Who does a school board or town council hold responsible for cyber hacking or suspicious activity when the attackers are anonymous and the ransom, if paid, is untraceable? Do administrators hold employees accountable for detecting and preventing cyber-attacks? A data breach should be reported to law enforcement, financial institution and the public, if personally identifiable information is exposed to hackers but many breaches go unreported or worse, undetected. A second call may go to the insurance carrier that underwrites the cyber risk insurance policy if available. What steps are taken or should be taken to strengthen cyber defenses after an attack occurs? Who follows up?
A survey reported in “Education Week” says, “while the K-12 sector has spent heavily on digital devices, software, and bandwidth, investments in cybersecurity have not kept pace. That’s left many district IT departments understaffed and under-resourced—just as they’re being asked to fend off the types of attacks that have overcome well financed corporations like Equifax, Target, and Yahoo. One contributing factor: With so much recent attention and legislation around student-data privacy, many schools have been focused on identifying what information is collected from students and how it is used, rather than on how to keep safe the full scope of sensitive information on their networks.” Note 1
One of the key challenges facing our K-12 schools and municipalities is a growing IT skills gap, especially, cyber skills. According to a recent Global Information Security Workforce Study, the cybersecurity workforce gap is expected to reach 1.5 million by 2020, with 66% of the respondents across all industry categories, report not having enough workers to address current and future cyber threats. The cost of data breaches is also growing. IBM and the Ponemon Institute estimate that the average cost of a data breach in 2018 is $3.86 million.
Managed security service providers, like Digital BackOffice, offer a single point of contact help desk, 24×7 monitoring and expertise in securing the network perimeter and endpoints from cyber-attacks, malware, hacking and ransomware. Prevention is the key to cyber-attacks and effective prevention requires next generation tools, experience, training, process controls and a team prepared to take responsibility for managing network security.

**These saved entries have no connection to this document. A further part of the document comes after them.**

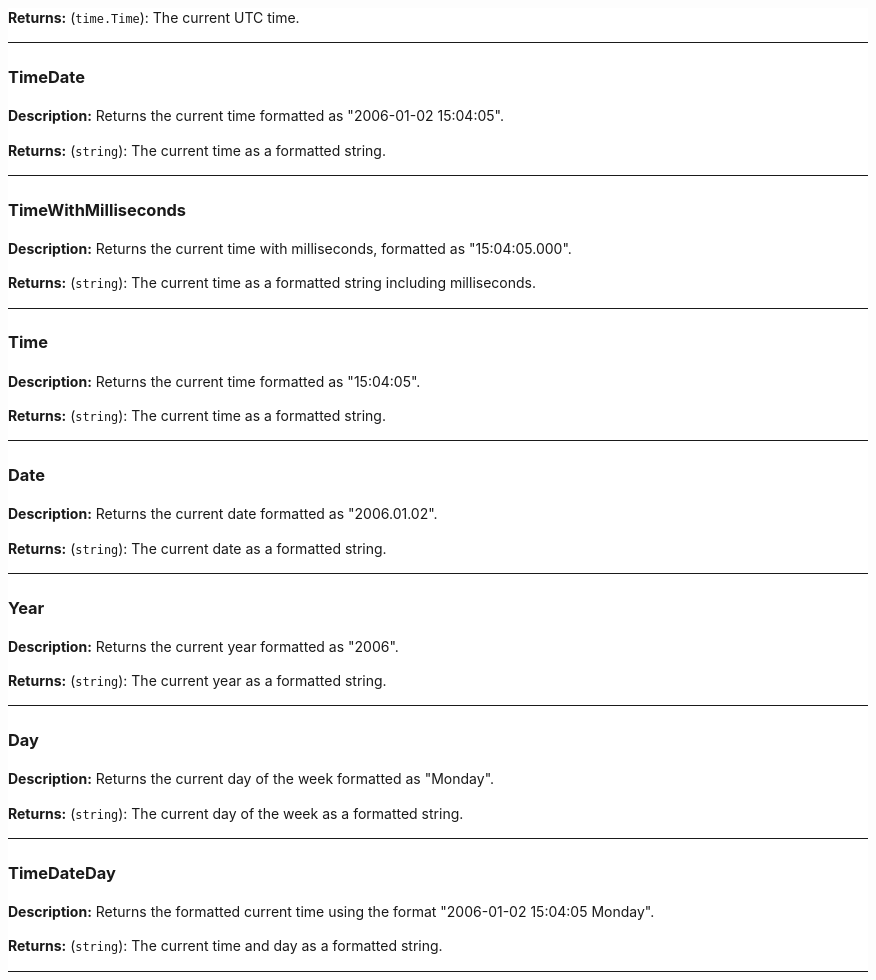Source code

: **Returns:** (`time.Time`): The current UTC time.

---

### TimeDate

**Description:** Returns the current time formatted as "2006-01-02 15:04:05".

**Returns:** (`string`): The current time as a formatted string.

---

### TimeWithMilliseconds

**Description:** Returns the current time with milliseconds, formatted as "15:04:05.000".

**Returns:** (`string`): The current time as a formatted string including milliseconds.

---

### Time

**Description:** Returns the current time formatted as "15:04:05".

**Returns:** (`string`): The current time as a formatted string.

---

### Date

**Description:** Returns the current date formatted as "2006.01.02".

**Returns:** (`string`): The current date as a formatted string.

---

### Year

**Description:** Returns the current year formatted as "2006".

**Returns:** (`string`): The current year as a formatted string.

---

### Day

**Description:** Returns the current day of the week formatted as "Monday".

**Returns:** (`string`): The current day of the week as a formatted string.

---

### TimeDateDay

**Description:** Returns the formatted current time using the format "2006-01-02 15:04:05 Monday".

**Returns:** (`string`): The current time and day as a formatted string.

---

• DBO Focuses on Core Competencies with strategic vendor partners
• DBO employees are level 3 network engineers with cross industry experience and training.
• DBO takes responsibility for managing the network security platform.
Mandates like PCI, the European General Data Protection Regulation (GDPR), and others make it clear that organizations including the public sector can no longer ignore security breaches or blame a breach on a third party and expect to avoid responsibility and liability. Partnering with next generation managed service providers is the fastest way to protect users and assets from hacking, data theft, ransomware, identity theft and inappropriate sites.